**YOUR OBJECTIVE**
Return each line below that contains the string "siūlai". Case counts.

**DATA SUPPLIED**
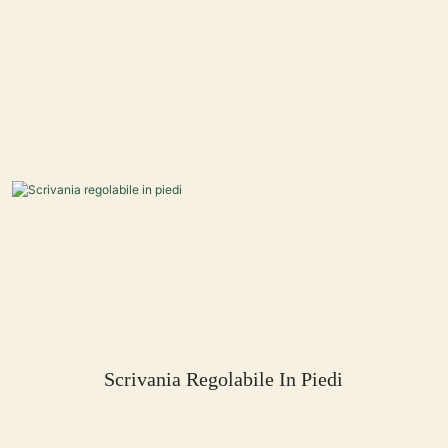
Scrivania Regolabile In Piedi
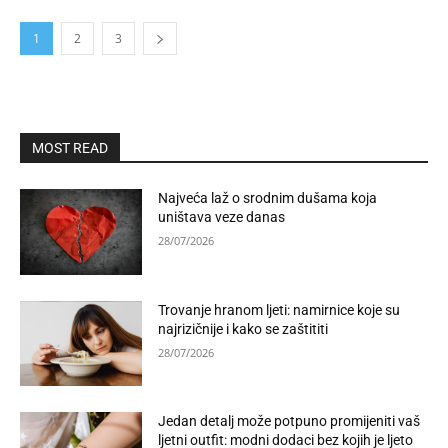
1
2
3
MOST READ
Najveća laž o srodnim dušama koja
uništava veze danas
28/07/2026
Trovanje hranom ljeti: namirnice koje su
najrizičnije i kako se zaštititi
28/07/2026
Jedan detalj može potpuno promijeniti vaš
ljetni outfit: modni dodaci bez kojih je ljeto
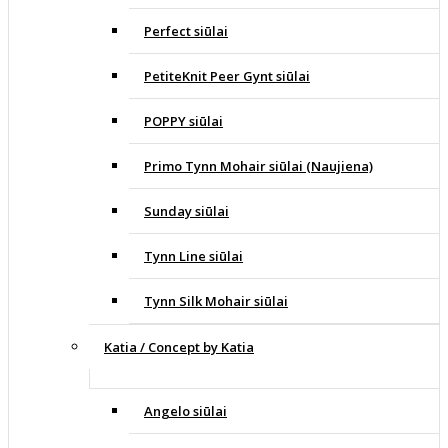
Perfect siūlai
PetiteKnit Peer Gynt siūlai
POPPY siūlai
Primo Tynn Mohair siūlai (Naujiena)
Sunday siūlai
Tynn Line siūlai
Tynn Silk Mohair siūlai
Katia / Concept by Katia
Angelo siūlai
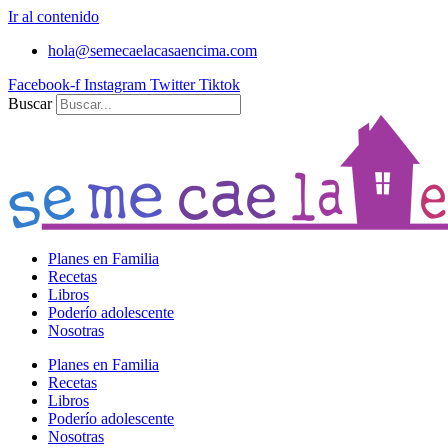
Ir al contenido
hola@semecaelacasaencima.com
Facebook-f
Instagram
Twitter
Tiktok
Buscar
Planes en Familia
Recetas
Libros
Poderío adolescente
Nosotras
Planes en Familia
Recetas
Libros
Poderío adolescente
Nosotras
* * *
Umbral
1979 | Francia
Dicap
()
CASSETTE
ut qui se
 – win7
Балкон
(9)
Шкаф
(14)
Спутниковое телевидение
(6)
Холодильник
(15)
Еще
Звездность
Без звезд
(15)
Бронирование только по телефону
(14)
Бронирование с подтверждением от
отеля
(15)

**RESPONSE BELOW**
Perfect siūlai
PetiteKnit Peer Gynt siūlai
POPPY siūlai
Primo Tynn Mohair siūlai (Naujiena)
Sunday siūlai
Tynn Line siūlai
Tynn Silk Mohair siūlai
Angelo siūlai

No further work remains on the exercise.